Required work: An image-free reproduction of the data below is needed: print it exactly.

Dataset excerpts
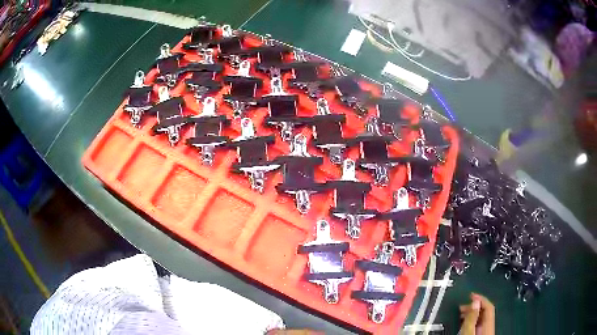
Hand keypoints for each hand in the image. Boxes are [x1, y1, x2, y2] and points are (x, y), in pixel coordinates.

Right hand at [459, 293, 494, 334]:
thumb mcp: (469, 330)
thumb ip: (472, 317)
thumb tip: (475, 301)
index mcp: (489, 324)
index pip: (489, 306)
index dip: (480, 298)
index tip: (471, 294)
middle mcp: (490, 326)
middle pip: (485, 311)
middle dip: (474, 306)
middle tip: (462, 306)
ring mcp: (486, 331)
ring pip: (482, 318)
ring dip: (472, 313)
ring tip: (461, 314)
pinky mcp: (481, 334)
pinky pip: (478, 323)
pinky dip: (472, 320)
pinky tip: (465, 322)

Result below:
Hand keypoints for each hand in the image. Boxes are [x1, y1, x2, y2] and points are (x, y), in pixel coordinates.

Right hand at [459, 293, 494, 334]:
thumb mcp: (469, 330)
thumb ip: (472, 317)
thumb tip: (475, 301)
index mcp: (489, 324)
index pip: (489, 306)
index dip: (480, 298)
index tip: (471, 294)
middle mcp: (490, 326)
middle pip: (485, 311)
middle dip: (474, 306)
middle tip: (462, 306)
ring mcp: (486, 331)
ring pip: (482, 318)
ring dip: (472, 313)
ring tip: (461, 314)
pinky mcp: (481, 334)
pinky pip: (478, 323)
pinky dip: (472, 320)
pinky tip: (465, 322)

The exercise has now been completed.